It think these "positive news" approaches are always falling prey to stated vs. revealed preference. People's revealed preference is that they want news about _actual_ events, which is why these positive news approaches always stay niche.
People stated reason for not liking news is the stress, attributing this to the negativity of the news. I think a larger issue is the frequency and transience of the updates, leading to oscillations in peoples understand of situations (similar to the car dealership example in the "Thinking in Systems" book).
Modern news networks are always pushing shallow views of new events (i.e. "BREAKING"). Unless someone explicitly follows up on a story, they were only exposed to the crisis and not the resolution of it. I'd love a network that was "yesterdays news" which waited to publish any news until a broader picture of the situation was understood.
You should read Postman's Technopoly.
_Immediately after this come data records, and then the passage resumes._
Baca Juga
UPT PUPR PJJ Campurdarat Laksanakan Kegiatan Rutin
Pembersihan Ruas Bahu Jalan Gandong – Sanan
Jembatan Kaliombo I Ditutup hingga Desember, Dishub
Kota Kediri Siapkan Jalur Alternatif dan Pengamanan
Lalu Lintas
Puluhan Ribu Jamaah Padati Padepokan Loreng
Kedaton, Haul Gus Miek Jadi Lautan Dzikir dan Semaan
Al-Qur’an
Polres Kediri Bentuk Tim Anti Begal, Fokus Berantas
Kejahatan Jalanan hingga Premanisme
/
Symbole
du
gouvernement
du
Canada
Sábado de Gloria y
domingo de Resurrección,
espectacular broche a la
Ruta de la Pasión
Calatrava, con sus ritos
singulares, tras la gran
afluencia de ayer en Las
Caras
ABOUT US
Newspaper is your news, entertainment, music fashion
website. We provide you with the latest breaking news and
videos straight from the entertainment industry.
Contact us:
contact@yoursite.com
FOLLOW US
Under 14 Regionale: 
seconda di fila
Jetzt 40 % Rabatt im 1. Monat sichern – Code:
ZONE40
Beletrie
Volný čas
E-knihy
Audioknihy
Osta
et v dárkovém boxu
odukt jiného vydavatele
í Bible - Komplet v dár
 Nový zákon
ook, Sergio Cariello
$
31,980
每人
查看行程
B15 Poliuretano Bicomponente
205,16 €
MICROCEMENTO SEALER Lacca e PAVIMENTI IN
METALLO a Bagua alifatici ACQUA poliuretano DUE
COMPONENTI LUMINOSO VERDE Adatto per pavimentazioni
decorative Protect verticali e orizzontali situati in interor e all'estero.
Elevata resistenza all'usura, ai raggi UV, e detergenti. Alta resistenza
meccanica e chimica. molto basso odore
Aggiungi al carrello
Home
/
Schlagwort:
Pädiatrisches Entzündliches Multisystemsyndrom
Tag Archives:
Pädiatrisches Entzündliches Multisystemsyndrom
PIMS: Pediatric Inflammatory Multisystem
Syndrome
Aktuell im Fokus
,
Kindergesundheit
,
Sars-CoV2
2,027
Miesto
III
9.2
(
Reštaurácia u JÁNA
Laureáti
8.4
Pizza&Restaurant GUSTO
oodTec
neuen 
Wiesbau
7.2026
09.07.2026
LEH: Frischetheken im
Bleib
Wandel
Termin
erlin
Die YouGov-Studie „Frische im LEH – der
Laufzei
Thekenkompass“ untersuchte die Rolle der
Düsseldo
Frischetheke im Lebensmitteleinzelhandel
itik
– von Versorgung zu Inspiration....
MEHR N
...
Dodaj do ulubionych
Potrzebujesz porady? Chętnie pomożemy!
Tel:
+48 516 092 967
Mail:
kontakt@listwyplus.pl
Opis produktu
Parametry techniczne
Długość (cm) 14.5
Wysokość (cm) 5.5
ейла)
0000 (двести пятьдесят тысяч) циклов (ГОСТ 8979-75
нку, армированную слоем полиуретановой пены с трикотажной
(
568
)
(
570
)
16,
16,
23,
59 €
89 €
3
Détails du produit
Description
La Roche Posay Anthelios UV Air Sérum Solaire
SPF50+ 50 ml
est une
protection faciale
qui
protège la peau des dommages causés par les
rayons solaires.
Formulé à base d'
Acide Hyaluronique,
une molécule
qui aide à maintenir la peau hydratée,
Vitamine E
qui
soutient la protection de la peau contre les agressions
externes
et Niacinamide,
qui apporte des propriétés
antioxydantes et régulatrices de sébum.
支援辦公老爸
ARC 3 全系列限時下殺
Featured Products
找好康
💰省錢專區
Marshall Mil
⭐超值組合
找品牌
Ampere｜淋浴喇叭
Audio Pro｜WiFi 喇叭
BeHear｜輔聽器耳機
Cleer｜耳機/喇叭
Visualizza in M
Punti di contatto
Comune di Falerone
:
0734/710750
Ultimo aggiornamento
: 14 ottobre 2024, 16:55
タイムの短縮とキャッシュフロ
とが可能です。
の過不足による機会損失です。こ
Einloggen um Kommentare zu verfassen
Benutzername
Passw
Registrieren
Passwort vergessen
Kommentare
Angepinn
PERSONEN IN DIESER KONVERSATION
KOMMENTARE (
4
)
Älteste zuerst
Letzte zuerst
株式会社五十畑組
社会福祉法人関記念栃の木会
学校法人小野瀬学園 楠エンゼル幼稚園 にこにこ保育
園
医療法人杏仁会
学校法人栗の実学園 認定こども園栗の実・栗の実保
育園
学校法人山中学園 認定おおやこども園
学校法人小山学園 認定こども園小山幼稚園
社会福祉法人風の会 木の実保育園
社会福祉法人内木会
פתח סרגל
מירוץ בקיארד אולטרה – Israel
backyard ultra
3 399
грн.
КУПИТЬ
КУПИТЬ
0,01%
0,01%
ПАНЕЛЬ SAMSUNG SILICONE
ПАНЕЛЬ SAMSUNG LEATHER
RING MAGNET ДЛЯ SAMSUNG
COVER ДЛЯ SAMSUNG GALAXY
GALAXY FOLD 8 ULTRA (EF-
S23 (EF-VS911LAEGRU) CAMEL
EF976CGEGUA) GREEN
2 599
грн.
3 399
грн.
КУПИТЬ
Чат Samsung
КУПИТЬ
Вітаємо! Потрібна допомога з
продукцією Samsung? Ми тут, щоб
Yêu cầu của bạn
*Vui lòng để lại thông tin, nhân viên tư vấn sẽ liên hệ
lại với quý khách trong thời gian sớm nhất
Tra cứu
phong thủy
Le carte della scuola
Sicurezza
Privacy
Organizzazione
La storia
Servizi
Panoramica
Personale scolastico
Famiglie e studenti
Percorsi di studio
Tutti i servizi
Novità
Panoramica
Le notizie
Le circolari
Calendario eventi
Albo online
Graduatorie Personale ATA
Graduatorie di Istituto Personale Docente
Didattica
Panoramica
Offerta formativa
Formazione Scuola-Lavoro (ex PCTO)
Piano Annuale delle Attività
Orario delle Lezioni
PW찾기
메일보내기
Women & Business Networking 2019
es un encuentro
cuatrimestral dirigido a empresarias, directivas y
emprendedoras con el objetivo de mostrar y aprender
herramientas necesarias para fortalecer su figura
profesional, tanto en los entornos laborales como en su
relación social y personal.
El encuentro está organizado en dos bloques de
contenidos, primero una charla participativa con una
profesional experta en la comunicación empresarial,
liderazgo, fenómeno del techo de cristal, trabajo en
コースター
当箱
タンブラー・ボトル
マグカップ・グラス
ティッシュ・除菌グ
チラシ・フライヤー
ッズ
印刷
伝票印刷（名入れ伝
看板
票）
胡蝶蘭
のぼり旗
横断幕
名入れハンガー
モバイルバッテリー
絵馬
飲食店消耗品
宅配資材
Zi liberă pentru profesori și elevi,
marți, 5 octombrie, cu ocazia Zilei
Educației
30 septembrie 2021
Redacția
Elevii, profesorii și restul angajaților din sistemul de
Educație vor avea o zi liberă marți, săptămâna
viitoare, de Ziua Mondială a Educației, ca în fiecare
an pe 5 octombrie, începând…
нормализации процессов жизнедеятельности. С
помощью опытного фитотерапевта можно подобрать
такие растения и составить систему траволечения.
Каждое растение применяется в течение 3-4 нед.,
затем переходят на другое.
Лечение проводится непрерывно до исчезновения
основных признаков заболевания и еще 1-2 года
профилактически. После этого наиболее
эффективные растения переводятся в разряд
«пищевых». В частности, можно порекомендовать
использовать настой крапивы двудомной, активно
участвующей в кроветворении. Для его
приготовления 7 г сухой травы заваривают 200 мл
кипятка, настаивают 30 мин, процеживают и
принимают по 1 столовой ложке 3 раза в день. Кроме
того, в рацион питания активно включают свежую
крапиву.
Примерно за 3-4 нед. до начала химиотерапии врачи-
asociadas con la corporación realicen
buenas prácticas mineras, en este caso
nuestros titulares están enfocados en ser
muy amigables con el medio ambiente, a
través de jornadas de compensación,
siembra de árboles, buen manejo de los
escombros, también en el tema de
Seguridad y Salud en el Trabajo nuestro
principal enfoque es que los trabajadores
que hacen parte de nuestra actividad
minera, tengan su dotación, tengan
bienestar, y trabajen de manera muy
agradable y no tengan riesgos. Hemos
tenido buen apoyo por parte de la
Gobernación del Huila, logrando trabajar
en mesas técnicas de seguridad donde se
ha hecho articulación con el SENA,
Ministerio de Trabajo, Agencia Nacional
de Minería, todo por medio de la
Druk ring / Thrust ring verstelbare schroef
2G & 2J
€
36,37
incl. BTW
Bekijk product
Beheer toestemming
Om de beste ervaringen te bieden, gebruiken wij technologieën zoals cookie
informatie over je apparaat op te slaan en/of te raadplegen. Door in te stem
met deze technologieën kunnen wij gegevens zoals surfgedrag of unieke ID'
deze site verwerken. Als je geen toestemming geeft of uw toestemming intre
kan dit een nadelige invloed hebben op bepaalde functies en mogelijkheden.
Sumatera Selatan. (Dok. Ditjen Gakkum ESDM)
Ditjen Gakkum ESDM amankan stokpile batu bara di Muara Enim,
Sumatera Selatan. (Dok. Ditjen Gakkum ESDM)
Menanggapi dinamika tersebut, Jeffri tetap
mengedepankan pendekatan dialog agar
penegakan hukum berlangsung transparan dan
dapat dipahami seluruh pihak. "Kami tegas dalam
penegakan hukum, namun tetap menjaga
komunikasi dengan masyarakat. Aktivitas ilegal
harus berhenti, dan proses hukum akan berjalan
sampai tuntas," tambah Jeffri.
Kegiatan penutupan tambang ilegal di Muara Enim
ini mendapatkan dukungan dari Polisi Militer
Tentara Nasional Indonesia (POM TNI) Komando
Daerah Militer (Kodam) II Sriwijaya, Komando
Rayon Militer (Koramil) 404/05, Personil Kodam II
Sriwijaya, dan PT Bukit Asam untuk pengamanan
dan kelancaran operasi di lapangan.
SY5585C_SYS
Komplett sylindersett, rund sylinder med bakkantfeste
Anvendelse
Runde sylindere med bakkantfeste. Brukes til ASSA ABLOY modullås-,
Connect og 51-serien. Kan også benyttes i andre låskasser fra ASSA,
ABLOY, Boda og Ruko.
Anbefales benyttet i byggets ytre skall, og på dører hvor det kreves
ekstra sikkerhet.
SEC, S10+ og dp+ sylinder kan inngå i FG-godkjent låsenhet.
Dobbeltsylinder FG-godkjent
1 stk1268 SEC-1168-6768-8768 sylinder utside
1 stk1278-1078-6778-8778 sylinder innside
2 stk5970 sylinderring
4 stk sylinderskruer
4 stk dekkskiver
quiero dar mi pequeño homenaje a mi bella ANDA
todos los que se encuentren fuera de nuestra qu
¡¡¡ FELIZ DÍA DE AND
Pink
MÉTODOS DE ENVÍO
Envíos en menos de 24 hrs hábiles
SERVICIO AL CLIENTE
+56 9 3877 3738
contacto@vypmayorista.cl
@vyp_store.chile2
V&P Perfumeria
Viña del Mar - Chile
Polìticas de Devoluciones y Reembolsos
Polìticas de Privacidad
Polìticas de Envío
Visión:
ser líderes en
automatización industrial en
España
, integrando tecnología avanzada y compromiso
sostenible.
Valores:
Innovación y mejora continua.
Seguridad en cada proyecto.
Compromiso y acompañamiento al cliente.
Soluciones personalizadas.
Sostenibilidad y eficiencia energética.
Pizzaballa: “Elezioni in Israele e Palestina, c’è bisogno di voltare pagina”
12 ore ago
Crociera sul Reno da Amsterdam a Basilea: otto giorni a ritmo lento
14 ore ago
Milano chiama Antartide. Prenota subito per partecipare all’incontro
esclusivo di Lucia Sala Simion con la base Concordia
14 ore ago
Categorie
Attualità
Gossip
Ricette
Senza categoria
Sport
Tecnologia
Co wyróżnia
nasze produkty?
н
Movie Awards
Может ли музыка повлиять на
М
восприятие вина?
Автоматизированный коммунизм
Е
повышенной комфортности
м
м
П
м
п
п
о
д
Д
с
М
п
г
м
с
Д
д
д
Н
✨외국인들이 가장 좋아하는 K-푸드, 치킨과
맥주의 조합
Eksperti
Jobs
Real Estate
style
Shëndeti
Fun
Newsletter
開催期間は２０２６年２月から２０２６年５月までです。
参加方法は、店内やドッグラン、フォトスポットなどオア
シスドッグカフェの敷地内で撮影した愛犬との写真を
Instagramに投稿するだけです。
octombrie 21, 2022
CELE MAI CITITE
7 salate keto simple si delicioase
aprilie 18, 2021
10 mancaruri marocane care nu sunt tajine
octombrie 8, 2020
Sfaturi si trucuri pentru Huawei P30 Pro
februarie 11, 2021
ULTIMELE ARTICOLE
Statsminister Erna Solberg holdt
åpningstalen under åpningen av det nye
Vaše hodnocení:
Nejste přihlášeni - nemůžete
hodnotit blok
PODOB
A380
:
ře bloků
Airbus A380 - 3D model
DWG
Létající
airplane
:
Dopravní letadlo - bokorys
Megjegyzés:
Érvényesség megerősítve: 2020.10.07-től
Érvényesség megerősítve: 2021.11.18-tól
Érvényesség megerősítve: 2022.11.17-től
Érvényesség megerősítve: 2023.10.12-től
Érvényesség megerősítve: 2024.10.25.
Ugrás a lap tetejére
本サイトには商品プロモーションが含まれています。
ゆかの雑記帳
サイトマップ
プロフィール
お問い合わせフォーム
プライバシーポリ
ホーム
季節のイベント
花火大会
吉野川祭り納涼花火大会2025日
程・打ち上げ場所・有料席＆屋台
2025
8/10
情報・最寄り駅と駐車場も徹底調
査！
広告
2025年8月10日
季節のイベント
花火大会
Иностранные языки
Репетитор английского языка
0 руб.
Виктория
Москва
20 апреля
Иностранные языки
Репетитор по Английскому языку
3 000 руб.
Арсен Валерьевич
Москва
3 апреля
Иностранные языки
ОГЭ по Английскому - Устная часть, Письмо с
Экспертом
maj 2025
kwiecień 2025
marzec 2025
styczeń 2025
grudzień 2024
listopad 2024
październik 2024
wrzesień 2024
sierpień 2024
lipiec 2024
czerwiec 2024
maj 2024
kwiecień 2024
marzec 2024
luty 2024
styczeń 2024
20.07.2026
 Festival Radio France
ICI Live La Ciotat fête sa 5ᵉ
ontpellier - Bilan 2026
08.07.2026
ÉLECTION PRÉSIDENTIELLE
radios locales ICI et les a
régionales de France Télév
He critiques "context-free" news as leading to a confused viewership and argues that it's an unexpected consequence of modern news media: trying to give the viewer a fully-coherent understanding of current news simply wouldn't play as well as shallow, quick stories.
This creates a skewed information-action ratio, where people are inundated with information about problems they have no power to influence. Consequently, news is reduced to a form of trivia, and the act of being "informed" becomes a passive— and ultimately meaningless— ritual.
This! I also wish the news would be charged to follow up on their lead stories. It's interesting to read that the US wants to sell TikTok but as soon as it leaves the headlines you have to actively search for any updates - and you're lucky if there are any.
This kind of reporting (breaking, tickers) generates more stress than any understanding and never enables you to form a more complete picture.
Subscribe to a periodical. I got a bit too busy recently but for two years I subscribed to Private Eye (if you're not from the UK you might need to find an alternative) it's fortnightly and they don't put much on their website. They follow up on stories sometimes going back to the 80s or more.
People stated reason for not liking news is the stress, attributing this to the negativity of the news. I think a larger issue is the frequency and transience of the updates, leading to oscillations in peoples understand of situations (similar to the car dealership example in the "Thinking in Systems" book).
Modern news networks are always pushing shallow views of new events (i.e. "BREAKING"). Unless someone explicitly follows up on a story, they were only exposed to the crisis and not the resolution of it. I'd love a network that was "yesterdays news" which waited to publish any news until a broader picture of the situation was understood.